Diane Fehrer, who never seemed to remember to take her thyroid medication, accepted the pharmacy’s offer to put her pills in monthly calendar bubble packs. I am keeping my fingers crossed that she will remember to look at the bubble pack every day, and I keep wondering: If she does take her levothyroxine every day, will my prescribed dose be too high and cause her tremors, palpitations or even atrial fibrillation?

Finally, Matt Wikert, the physical therapist with high blood pressure and chest pains, showed up at the hospital for his stress test as planned. Earlier that morning he had a 45 minute episode of chest pain. His EKG showed some subtle changes from the one I had done, so the stress test was cancelled and he was admitted for observation. He ruled out for myocardial infarction and was discharged with plans for a rescheduled stress test. We still don’t have a date for it.

Every day, just like that day a few weeks ago, I see patients whose stories don’t quite fit the expected pattern. In the words of Sir William Osler:

“Variability is the law of life, and as no two faces are the same, so no two bodies are alike, and no two individuals react alike and behave alike under the abnormal conditions which we know as disease.”

How Should Doctors Get Paid? – Part 1

It’s a strange business we are in.

I can freeze a couple of warts in less than a minute and send a bill to a patient’s commercial insurance for much more money than for a fifteen minute visit to change their blood pressure medication.

I can see a Medicaid or Medicare patient for five minutes or forty-five, and up until now, because I work for a Federally Qualified Health Center, the payment we actually receive is the same.

I can chat briefly with a patient who comes in for a dressing change done by my nurse, quickly make sure the wound and the dressing look okay and charge for an office visit. But I cannot bill anything for spending a half hour on the phone with a distraught patient who just developed terrible side effects from his new medication and whose X-ray results suggest he needs more testing.

As a primary care physician I get dozens of reports every day, from specialists, emergency rooms, the local Veterans’ clinic and so on, and everybody expects me to go over all these reports with a fine-toothed comb.

A specialist will write “I recommend an angiogram”, and we have to call his office to make sure if that means he ordered it, or that he wants us to order it.

An emergency room doctor orders a CT scan to rule out a blood clot in someone’s lung and gets a verbal reading by the radiologist that there is no clot. But the final CT report, dictated after the emergency room doctor’s shift has ended, suggests a possible small lung cancer. Did anyone at the ER deal with this, or is it up to me to contact the patient and arrange for followup testing? All of this takes time, but we cannot bill for it.

Most people are aware these days that procedures are reimbursed at a higher rate than “cognitive work”, but many patients are shocked to hear that doctors essentially cannot bill for any work that isn’t done face to face with a patient. This fact, not technophobia, is probably the biggest reason why doctors and patients aren’t emailing, for example.
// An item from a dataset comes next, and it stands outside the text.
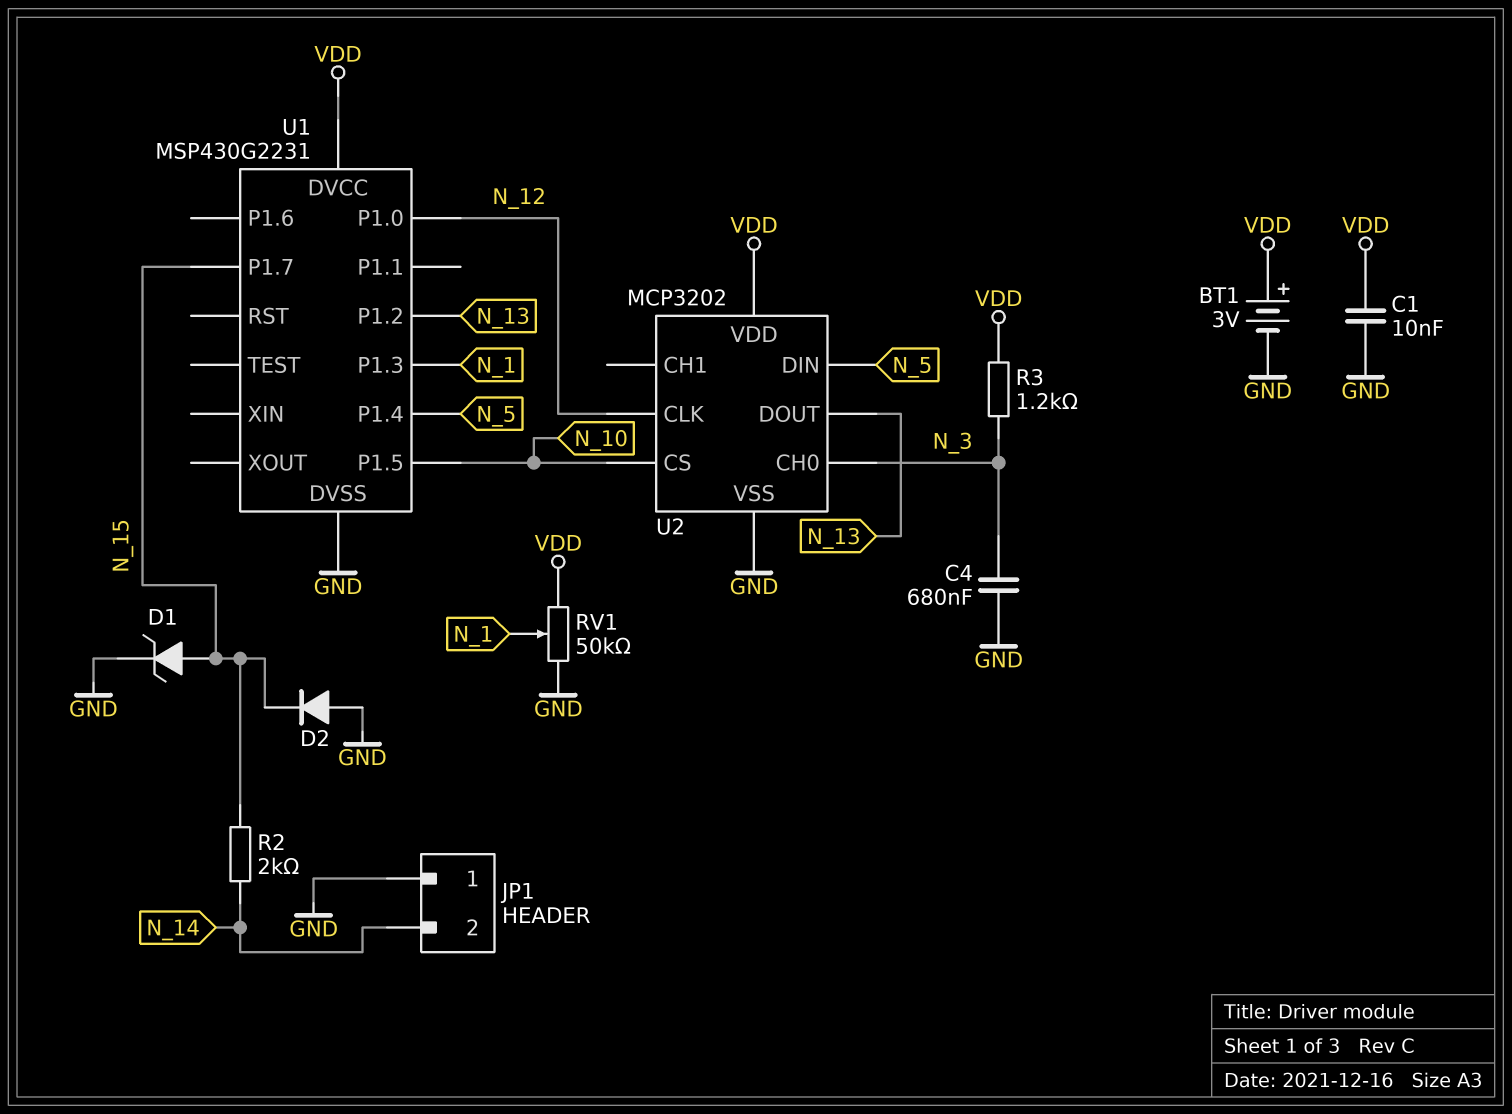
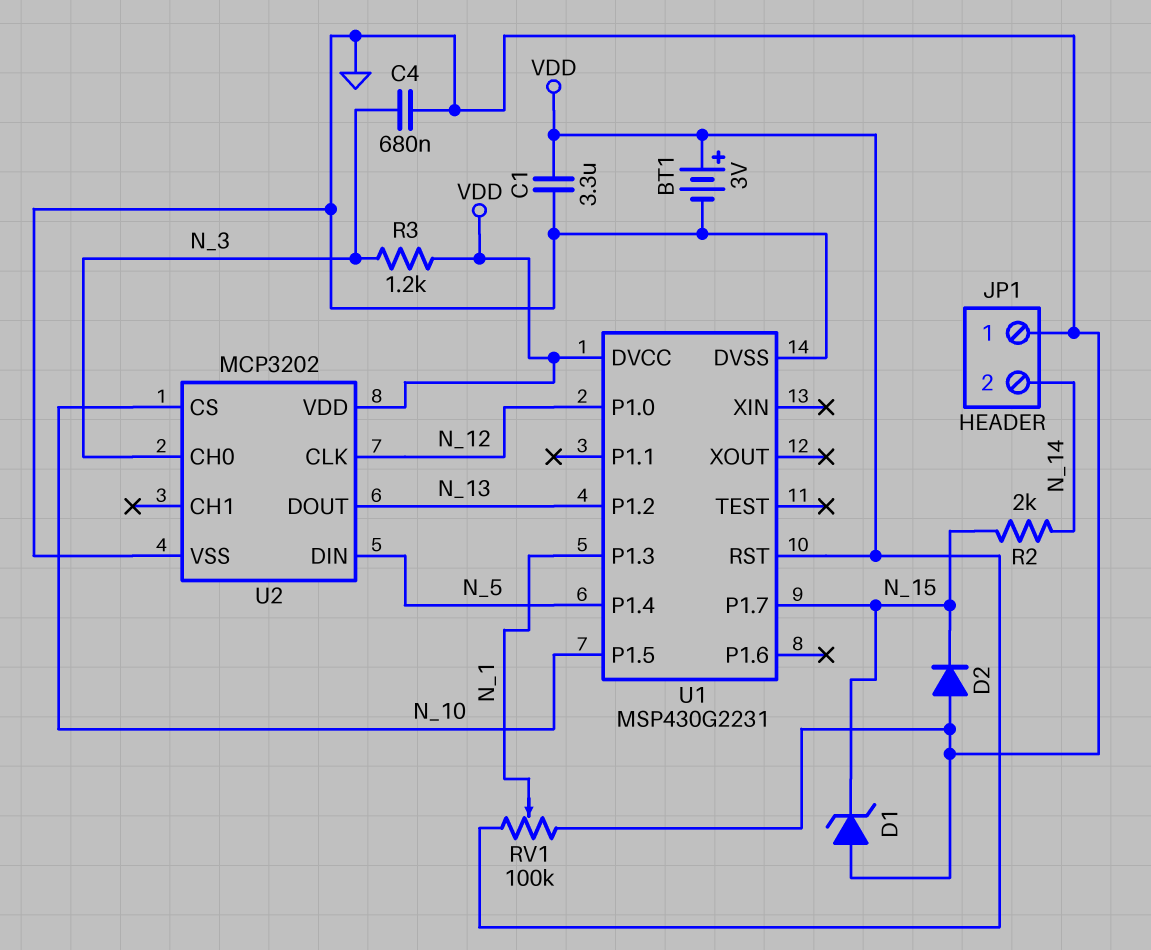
C1: 10nF (GND, VDD) -> 3.3uF (GND, VDD)
D1: zener (A N_15, K GND) -> zener (A GND, K N_15)
RV1: 50k (GND, VDD, wiper N_1) -> 100k (GND, VDD, wiper N_1)
U1 pin RST: none -> VDD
Just lately, there is a new trickle of money flowing into medical offices for the type of between-visit oversight that goes with the new Patient-Centered Medical Home model of care, but it is not enough money to substantially change how doctors’ time is scheduled.

Taking a primary care physician away from direct patient care for just an hour can cost the employer somewhere around $400 in lost revenue. In today’s economic climate, few health care organizations can afford to fully embrace the notion of all the different indirect care activities others think physicians should engage in besides seeing patients one by one for a fee.

Of the three professions, physicians probably have the most confusing payment arrangement: Members of the clergy tend to make a straight salary regardless of how busy they are, lawyers bill for their time whether spent with the client or without, but we only get paid if someone is watching us.

If a tree falls in the forest, does it still make a noise?

If a doctor isn’t face to face with a patient, is he still a doctor? Is he still doctoring?

I say yes, but, then, how should we get paid?